Einweihung des Rudi-Dutschke-Weges
Interview mit Helmut Dutschke

 

Was halten Sie von der Benennung einer Straße nach ihrem Bruder Rudi Dutschke?
H. Dutschke: Ich sehe in dieser Benennung einen ersten Ansatzpunkt. Vielleicht wird es irgendwann einmal einen Platz geben, wo Studenten miteinander diskutieren. So wie man früher zu DDR-Zeiten über bestimmte Dinge nicht reden konnte, das kann keine Lösung sein.
Wir wollten Rudi eine Gedenktafel in der Aula des Luckenwalder Gymnasiums widmen, wo er zur Schule gegangen ist. Dagegen wehrte sich die Schulleitung. Rudi Dutschke war – aus Sicht der DDR – ein Westproblem. Der Bürgermeister hingegen gestattete, daß eine Gedenktafel auf der Straße aufgestellt wurde. Da gehörte sie auch hin, denn Rudi war ein Mann der Straße.

War Rudi Dutschke schon in jungen Jahren so politisch aktiv ?
H. Dutschke: Rudi war ein typischer Brandenburger, eigenwillig und unberechenbar. Fontane sagte mal: "Wer mit 19 kein Revolutionär ist, der hat kein Herz. Wer mit 40 noch ein Revolutionär ist, hat keinen Verstand." Das paßte genau auf Rudi, da er mit 39 Jahren gestorben ist.

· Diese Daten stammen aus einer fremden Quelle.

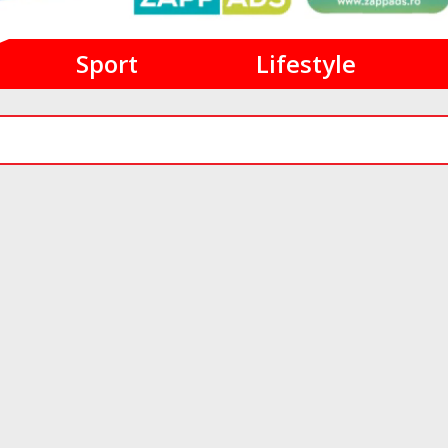
Sport
Lifestyle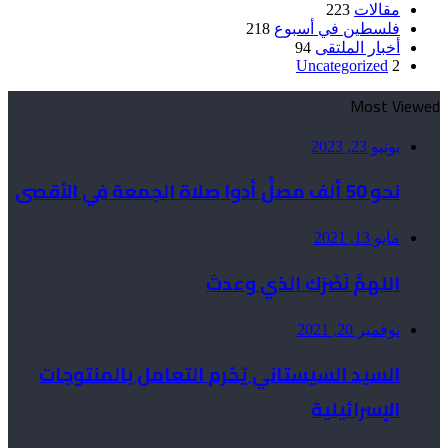
مقالات
223
فلسطين في أسبوع
218
أخبار الملتقى
94
Uncategorized
2
Most Viewed
يونيو 23, 2023
نحو 50 ألف مصلٍّ أدوا صلاة الجمعة في الأقصى
مايو 13, 2021
اللهمَّ نَصْرَك الذي وعدتَ
نوفمبر 20, 2021
السيد السيستاني يُحّرم التعامل بالمنتوجات
الإسرائيلية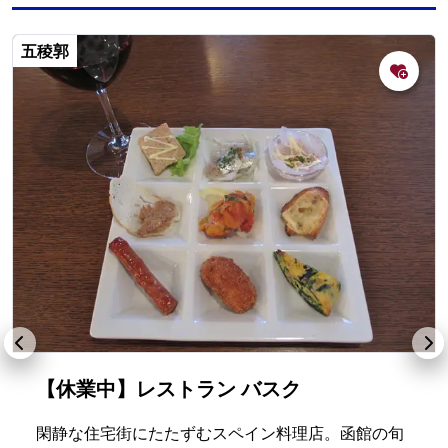
五稜郭
【休業中】レストラン バスク
閑静な住宅街にたたずむスペイン料理店。函館の旬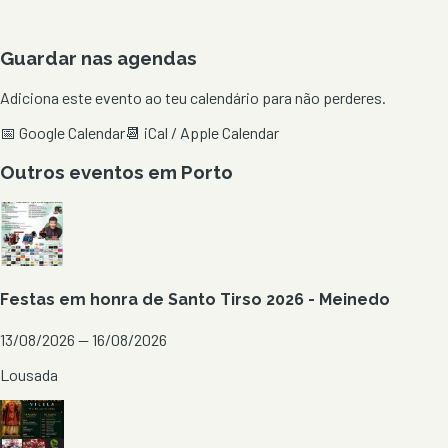
Guardar nas agendas
Adiciona este evento ao teu calendário para não perderes.
📅 Google Calendar
📆 iCal / Apple Calendar
Outros eventos em
Porto
Festas em honra de Santo Tirso 2026 - Meinedo
13/08/2026 — 16/08/2026
Lousada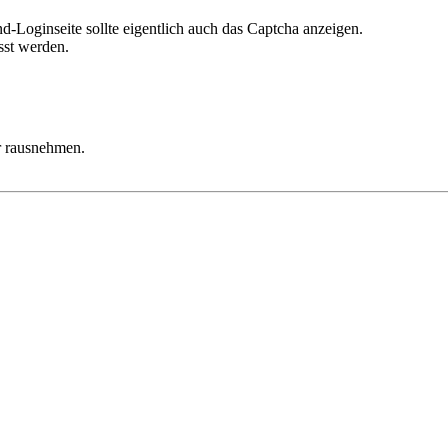
d-Loginseite sollte eigentlich auch das Captcha anzeigen.
sst werden.
r rausnehmen.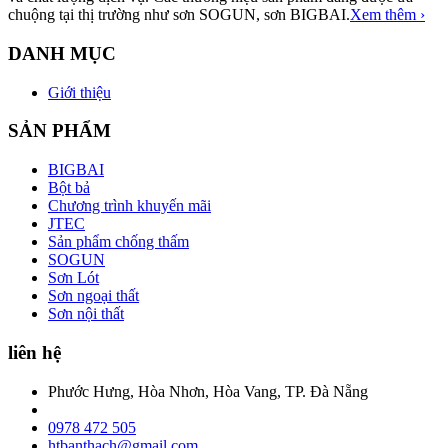
chuộng tại thị trường như sơn SOGUN, sơn BIGBAI.
Xem thêm ›
DANH MỤC
Giới thiệu
SẢN PHẨM
BIGBAI
Bột bả
Chương trình khuyến mãi
JTEC
Sản phẩm chống thấm
SOGUN
Sơn Lót
Sơn ngoại thất
Sơn nội thất
liên hệ
Phước Hưng, Hòa Nhơn, Hòa Vang, TP. Đà Nẵng
0978 472 505
htbanthach@gmail.com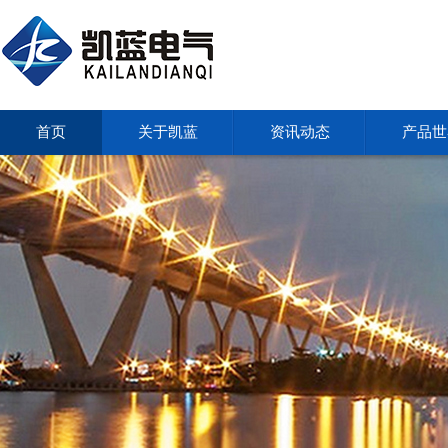
首页
关于凯蓝
资讯动态
产品世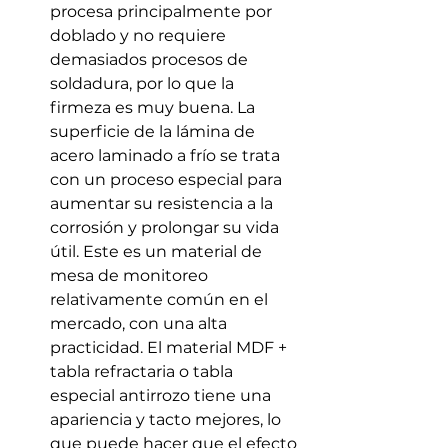
procesa principalmente por 
doblado y no requiere 
demasiados procesos de 
soldadura, por lo que la 
firmeza es muy buena. La 
superficie de la lámina de 
acero laminado a frío se trata 
con un proceso especial para 
aumentar su resistencia a la 
corrosión y prolongar su vida 
útil. Este es un material de 
mesa de monitoreo 
relativamente común en el 
mercado, con una alta 
practicidad. El material MDF + 
tabla refractaria o tabla 
especial antirrozo tiene una 
apariencia y tacto mejores, lo 
que puede hacer que el efecto 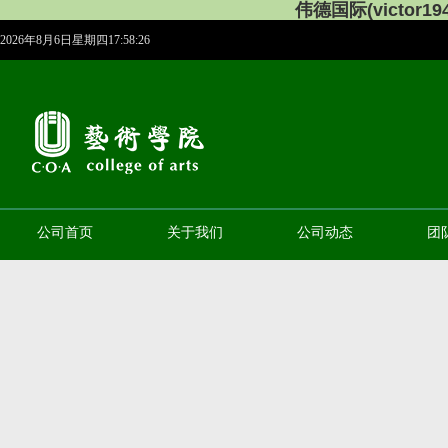
伟德国际(victor194
2026年8月6日星期四17:58:27
公司首页
关于我们
公司动态
团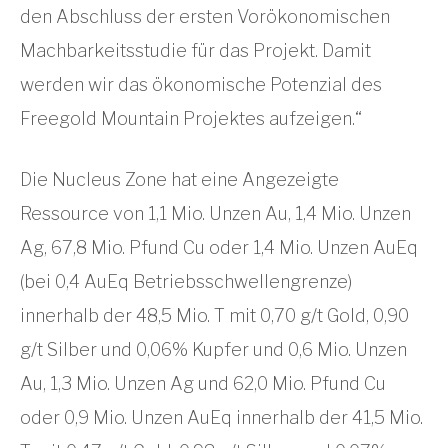
den Abschluss der ersten Vorökonomischen
Machbarkeitsstudie für das Projekt. Damit
werden wir das ökonomische Potenzial des
Freegold Mountain Projektes aufzeigen.“
Die Nucleus Zone hat eine Angezeigte
Ressource von 1,1 Mio. Unzen Au, 1,4 Mio. Unzen
Ag, 67,8 Mio. Pfund Cu oder 1,4 Mio. Unzen AuEq
(bei 0,4 AuEq Betriebsschwellengrenze)
innerhalb der 48,5 Mio. T mit 0,70 g/t Gold, 0,90
g/t Silber und 0,06% Kupfer und 0,6 Mio. Unzen
Au, 1,3 Mio. Unzen Ag und 62,0 Mio. Pfund Cu
oder 0,9 Mio. Unzen AuEq innerhalb der 41,5 Mio.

Wie standen Sie anfangs zu Rudi Dutschkes politischen und gesellschaftlichen Aktivitäten ?
Helmut Dutschke: Wir haben erst 1967 - nachdem wir ihn im West-Fernsehen gesehen haben - gewußt, daß er politisch so engagiert war. Damals dachte man, die Teilung zwischen West und Ost würde nur zwei Jahre dauern, sonst hätte meine Mutter ihn nicht gehen lassen. Rudi durfte in Leipzig nicht studieren, weil er den Militärdienst verweigert hatte. Er pendelte immer zur FU nach West- Berlin, 1961 ist er dann endgültig in den Westen gezogen.

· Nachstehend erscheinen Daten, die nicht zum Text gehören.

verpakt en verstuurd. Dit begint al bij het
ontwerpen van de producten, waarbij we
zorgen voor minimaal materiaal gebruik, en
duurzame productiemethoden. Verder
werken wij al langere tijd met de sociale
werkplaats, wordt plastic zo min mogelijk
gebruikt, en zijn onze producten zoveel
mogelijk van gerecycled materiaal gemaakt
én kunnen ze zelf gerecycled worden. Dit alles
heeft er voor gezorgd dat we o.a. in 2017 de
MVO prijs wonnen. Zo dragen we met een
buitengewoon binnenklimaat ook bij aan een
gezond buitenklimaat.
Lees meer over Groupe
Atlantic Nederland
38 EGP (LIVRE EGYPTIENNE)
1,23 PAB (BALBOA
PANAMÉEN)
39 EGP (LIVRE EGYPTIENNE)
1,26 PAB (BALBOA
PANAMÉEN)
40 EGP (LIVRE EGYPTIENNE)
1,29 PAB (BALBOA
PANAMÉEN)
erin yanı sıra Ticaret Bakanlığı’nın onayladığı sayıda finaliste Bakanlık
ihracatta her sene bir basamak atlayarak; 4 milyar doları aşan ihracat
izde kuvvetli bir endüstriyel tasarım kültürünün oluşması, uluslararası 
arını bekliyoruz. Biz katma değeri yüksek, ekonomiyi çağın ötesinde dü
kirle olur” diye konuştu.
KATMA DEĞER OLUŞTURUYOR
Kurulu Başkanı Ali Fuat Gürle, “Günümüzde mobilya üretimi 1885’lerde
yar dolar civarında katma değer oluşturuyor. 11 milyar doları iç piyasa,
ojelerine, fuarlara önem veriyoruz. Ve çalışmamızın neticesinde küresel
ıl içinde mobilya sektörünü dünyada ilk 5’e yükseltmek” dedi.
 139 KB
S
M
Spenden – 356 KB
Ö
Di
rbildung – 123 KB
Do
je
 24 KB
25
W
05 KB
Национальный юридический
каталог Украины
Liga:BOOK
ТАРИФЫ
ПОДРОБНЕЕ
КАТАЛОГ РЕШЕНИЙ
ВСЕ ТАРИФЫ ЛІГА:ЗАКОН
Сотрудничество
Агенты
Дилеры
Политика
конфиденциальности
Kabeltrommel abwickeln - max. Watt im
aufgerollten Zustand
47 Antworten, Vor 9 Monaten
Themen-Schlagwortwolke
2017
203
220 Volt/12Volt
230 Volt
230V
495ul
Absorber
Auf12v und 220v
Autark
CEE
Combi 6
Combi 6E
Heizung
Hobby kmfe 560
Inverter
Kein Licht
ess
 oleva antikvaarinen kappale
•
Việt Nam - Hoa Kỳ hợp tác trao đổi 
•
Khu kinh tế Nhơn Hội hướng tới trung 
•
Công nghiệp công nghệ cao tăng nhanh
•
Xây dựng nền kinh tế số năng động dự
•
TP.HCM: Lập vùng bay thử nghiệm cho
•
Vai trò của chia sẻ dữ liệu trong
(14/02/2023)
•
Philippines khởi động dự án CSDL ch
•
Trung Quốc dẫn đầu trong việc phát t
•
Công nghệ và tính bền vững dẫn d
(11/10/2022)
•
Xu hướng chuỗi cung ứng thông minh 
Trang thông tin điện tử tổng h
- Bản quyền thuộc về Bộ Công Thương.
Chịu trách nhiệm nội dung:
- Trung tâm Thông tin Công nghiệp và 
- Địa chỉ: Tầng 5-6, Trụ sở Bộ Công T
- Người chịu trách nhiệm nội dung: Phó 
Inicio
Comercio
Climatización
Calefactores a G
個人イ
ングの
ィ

Wie beurteilen Sie, daß die Studenten heute kaum mehr etwas über Rudi Dutschke wissen ?
H. Dutschke: Das liegt daran, daß in den Schulen zuwenig über diese Zeit berichtet wird. In den Lehrplänen ist das nicht vorgesehen. Seit ich 1994 in Rente gegangen bin, tue ich etwas dafür, daß Rudis Name nicht vergessen wird.